┏━━
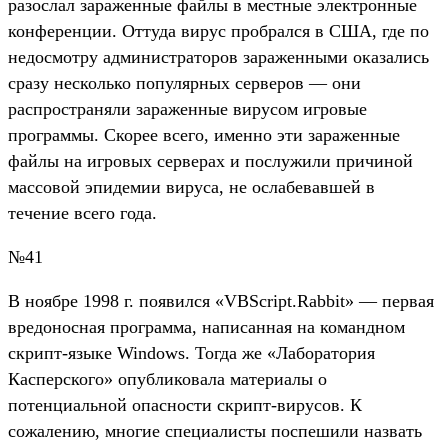
разослал зараженные файлы в местные электронные
конференции. Оттуда вирус пробрался в США, где по
недосмотру администраторов зараженными оказались
сразу несколько популярных серверов — они
распространяли зараженные вирусом игровые
программы. Скорее всего, именно эти зараженные
файлы на игровых серверах и послужили причиной
массовой эпидемии вируса, не ослабевавшей в
течение всего года.
№41
В ноябре 1998 г. появился «VBScript.Rabbit» — первая
вредоносная программа, написанная на командном
скрипт-языке Windows. Тогда же «Лаборатория
Касперского» опубликовала материалы о
потенциальной опасности скрипт-вирусов. К
сожалению, многие специалисты поспешили назвать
┗━━
## Required action
Write out the text from the start of the entries through the line containing "массовой эпидемии вируса, не ослабевавшей в", including that line. Leave the pictures out.

## Completed exercise
разослал зараженные файлы в местные электронные
конференции. Оттуда вирус пробрался в США, где по
недосмотру администраторов зараженными оказались
сразу несколько популярных серверов — они
распространяли зараженные вирусом игровые
программы. Скорее всего, именно эти зараженные
файлы на игровых серверах и послужили причиной
массовой эпидемии вируса, не ослабевавшей в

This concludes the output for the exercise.